Millennials Insist The Future Will Be Shared

Editor’s note: Mike Montgomery is the executive director of CALinnovates.

What happens when 80-year-old laws meet 21st-century millennial? We’re about to find out. In California, the state Department of Motor Vehicles threatened the future of ride sharing by dusting off a 1930s law that requires Lyft, Sidecar and Uber drivers to get commercial license plates if they are picking up passengers. This despite rulings by the California Public Utilities Commission and a new law signed last year reaffirming that personal vehicles can be used by ride-sharing drivers.

While the agency backtracked, it was a bad moment for the DMV, let alone state regulators, because they risked alienating an entire generation that has come to rely on the sharing economy.

And it’s not just in California. If you live in Vancouver, Wash., you can UberX your way across the bridge to Portland, Ore. But riders have to find another way to get home. After Uber launched the service in Portland at the beginning of December, the city quickly filed a lawsuit insisting Uber cease and desist operating a business the local government considers illegal. At least until April, people who want to use Uber from Portland will be out of luck. Portland is known as one of the most progressive cities in America, yet this lawsuit is misguided.

Millions of millennials have embraced the sharing economy. According to a survey by Zogby Analytics commissioned on behalf of CALinnovates, more than half of millennials, age 18-34, have used sharing services like Uber, Sidecar, Lyft and Airbnb. Fifty-four percent of millennials say they expect ride and home sharing services to become even more popular in the coming years.

And millennials are using ride services to make the streets safer by using on-demand services to get them home safely after a night out. In the survey of 1,008 Americans, 12.7 percent of respondents said they use ride-share companies when they go out for a night on the town and 13 percent said they use them for big events like concerts and sports games where plenty of people enjoy a few alcoholic beverages.

That shows that this generation feels safe and confident using shared economy companies even though they currently operate under fewer rules than legacy businesses like taxis and hotels. That should tip off local governments that they don’t need to use a heavy hand when it comes to regulating the shared economy. In the survey, 41.5 percent of respondents said governments should keep an eye on shared economy companies but only step in if they pose a danger to consumers, and 24.6 percent said government should stay out of regulating the industry altogether.

Consumer protection and safety are the top priority for these companies. The majority of millennials clearly feel the same way. Cities need to work with sharing-economy companies to come up with better ways to blend the new economy with the old.

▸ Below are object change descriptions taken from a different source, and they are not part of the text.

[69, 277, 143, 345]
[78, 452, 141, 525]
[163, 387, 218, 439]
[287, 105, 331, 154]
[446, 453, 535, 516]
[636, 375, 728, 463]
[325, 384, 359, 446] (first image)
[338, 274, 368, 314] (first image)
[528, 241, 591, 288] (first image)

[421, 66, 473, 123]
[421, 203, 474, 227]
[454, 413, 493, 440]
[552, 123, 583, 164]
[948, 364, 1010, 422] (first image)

While California has made great strides in working with these companies to forge a path for these new businesses, we keep backsliding. Last year the CPUC voted to require additional consumer-friendly rules requiring ride-share companies to carry more liability insurance and expand the scope of their driver background checks, further solidifying ride sharing as a safe and legally accepted sector.

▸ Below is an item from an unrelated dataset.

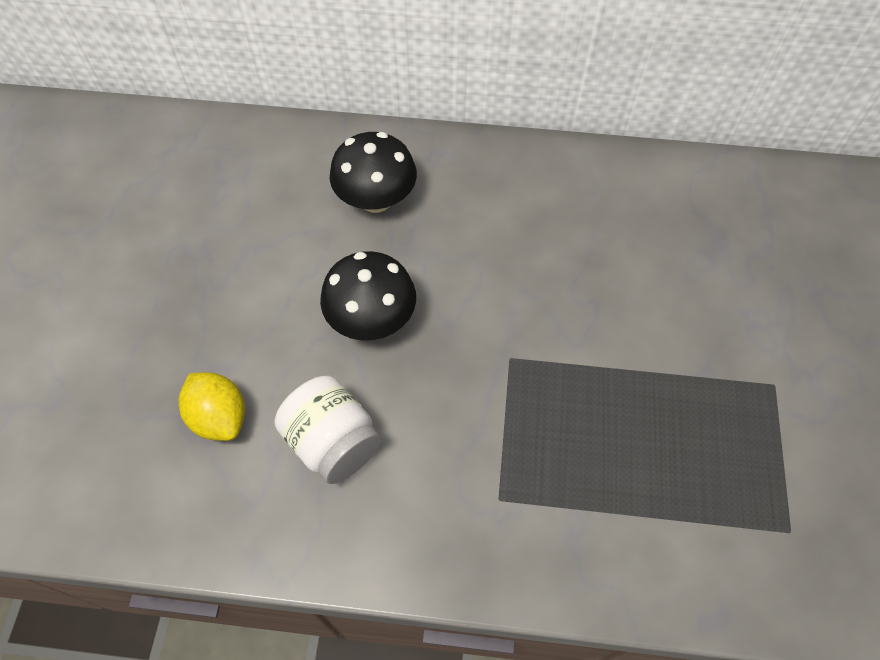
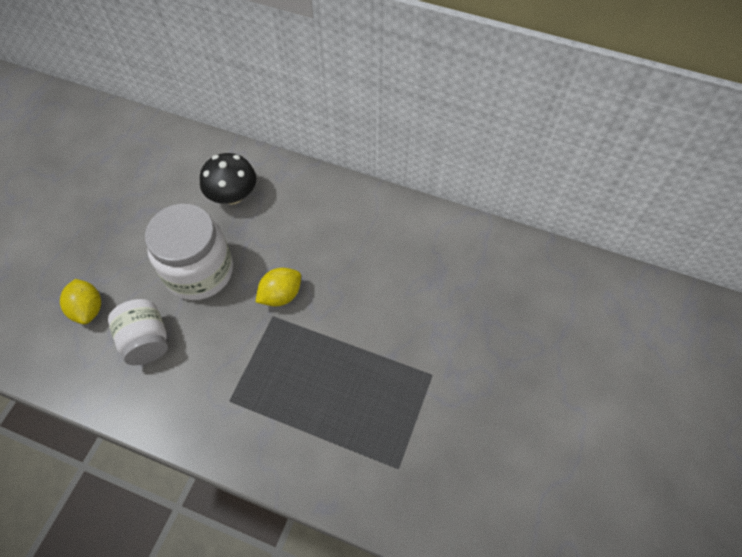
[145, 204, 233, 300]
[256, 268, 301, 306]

But then, when the car companies began offering a carpooling option, the commission brought down the hammer once again, sending threatening letters saying the carpooling option violated a 1960s-era regulation against charging individual riders separate fares.

We can do better. Sharing isn’t a new concept, but applying antiquated laws to services that consumers want and need risks stifling an industry that the next generation is already relying on.